Requirement:
An acceptable response holds only the line containing "バランスの取れたラインナップを生成" and every line after it to the end of the records, each reproduced exactly.

Saved data entries
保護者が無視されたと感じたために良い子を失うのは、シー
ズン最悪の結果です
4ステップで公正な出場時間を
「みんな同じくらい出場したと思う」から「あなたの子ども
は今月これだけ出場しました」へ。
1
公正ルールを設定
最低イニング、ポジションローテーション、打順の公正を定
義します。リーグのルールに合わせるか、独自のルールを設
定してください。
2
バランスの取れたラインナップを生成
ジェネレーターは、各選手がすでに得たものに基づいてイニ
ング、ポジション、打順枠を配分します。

Your solution:
バランスの取れたラインナップを生成
ジェネレーターは、各選手がすでに得たものに基づいてイニ
ング、ポジション、打順枠を配分します。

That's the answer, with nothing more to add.